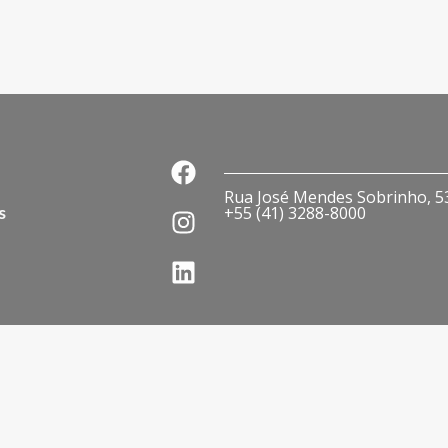
Rua José Mendes Sobrinho, 536
s
+55 (41) 3288-8000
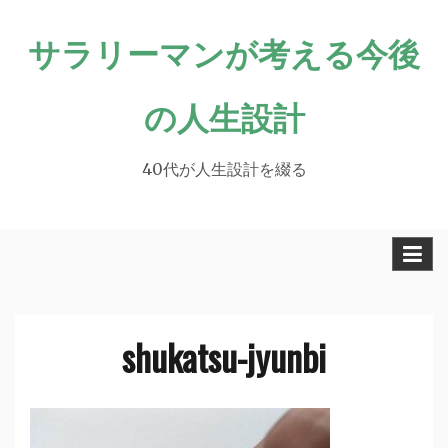
Skip
サラリーマンが考える今後
to
content
の人生設計
40代が人生設計を綴る
shukatsu-jyunbi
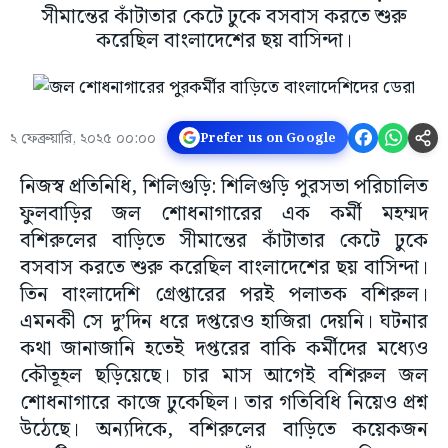
সীমান্তের কাঁটাতার কেটে ঢুকে বসবাস করতে শুরু
করেছিল বাংলাদেশের ছয় বাসিন্দা।
২ ফেব্রুয়ারি, ২০২৫ ০০:০০
Prefer us on Google
নিজস্ব প্রতিনিধি, শিলিগুড়ি: শিলিগুড়ি পুরসভা পরিচালিত
ফুলবাড়ির জল শোধনাগারের এক কর্মী মহম্মদ
বশিরুলের বাড়িতে সীমান্তের কাঁটাতার কেটে ঢুকে
বসবাস করতে শুরু করেছিল বাংলাদেশের ছয় বাসিন্দা।
তিন বাংলাদেশি গ্রেপ্তারের পরই পলাতক বশিরুল।
এমনকী সে দু’দিন ধরে দপ্তরেও হাজিরা দেয়নি। ঘটনার
কথা জানাজানি হতেই দপ্তরের বাকি কর্মীদের মধ্যেও
কৌতূহল ছড়িয়েছে। চার মাস আগেই বশিরুল জল
শোধনাগারে কাজে ঢুকেছিল। তার গতিবিধি নিয়েও প্রশ্ন
উঠেছে। অন্যদিকে, বশিরুলের বাড়িতে কয়েকজন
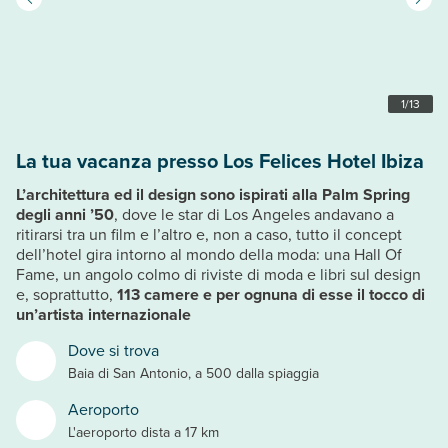
1
/
13
La tua vacanza presso Los Felices Hotel Ibiza
L’architettura ed il design sono ispirati alla Palm Spring
degli anni ’50
, dove le star di Los Angeles andavano a
ritirarsi tra un film e l’altro e, non a caso, tutto il concept
dell’hotel gira intorno al mondo della moda: una Hall Of
Fame, un angolo colmo di riviste di moda e libri sul design
e, soprattutto,
113 camere e per ognuna di esse il tocco di
un’artista internazionale
Dove si trova
Baia di San Antonio, a 500 dalla spiaggia
Aeroporto
L'aeroporto dista a 17 km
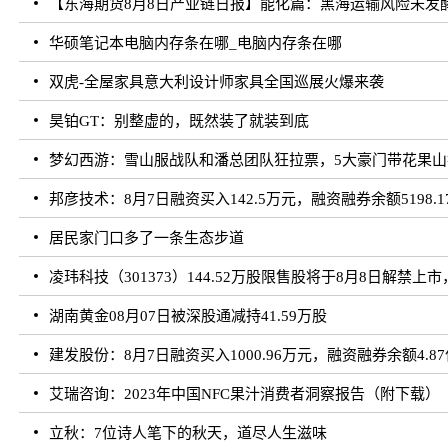
【东海期货8月8日产业链日报】能化篇：黑海运输风险未发
华硕笔记本电脑内存条在哪_电脑内存条在哪
双虎-全屋家具意大利设计师家具全国巡展火爆来袭
昊铂GT：别整虚的，既然装了就装到底
梦幻西游：雪山服战队和潘总团队狂拉票，5大豪门带花果山
邦彦技术：8月7日融资买入142.5万元，融资融券余额5198.1
居民家门口多了一条生态步道
凌玮科技（301373）144.52万股限售股将于8月8日解禁上市
湖南黄金08月07日被深股通减持41.59万股
建发股份：8月7日融资买入1000.96万元，融资融券余额4.8
艾瑞咨询：2023年中国NFC果汁消费者洞察报告（附下载）
立秋：7位诗人笔下的秋天，道尽人生滋味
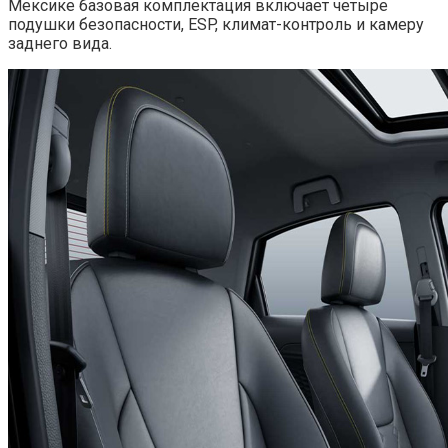
Мексике базовая комплектация включает четыре
подушки безопасности, ESP, климат-контроль и камеру
заднего вида.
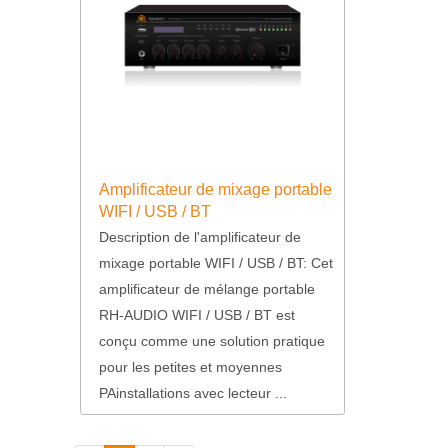
Amplificateur de mixage portable
WIFI / USB / BT
Description de l'amplificateur de
mixage portable WIFI / USB / BT: Cet
amplificateur de mélange portable
RH-AUDIO WIFI / USB / BT est
conçu comme une solution pratique
pour les petites et moyennes
PAinstallations avec lecteur ...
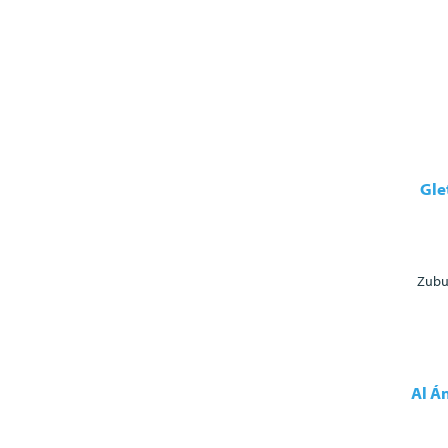
Gle
Zubu
Al Á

**EXERCISE**
Restate exactly the lines that start at the "RH-AUDIO WIFI / USB / BT est" line and end with the last line of the material above, leaving out the pictures.

**WORKED SOLUTION**
RH-AUDIO WIFI / USB / BT est
conçu comme une solution pratique
pour les petites et moyennes
PAinstallations avec lecteur ...
Gle
Zubu
Al Á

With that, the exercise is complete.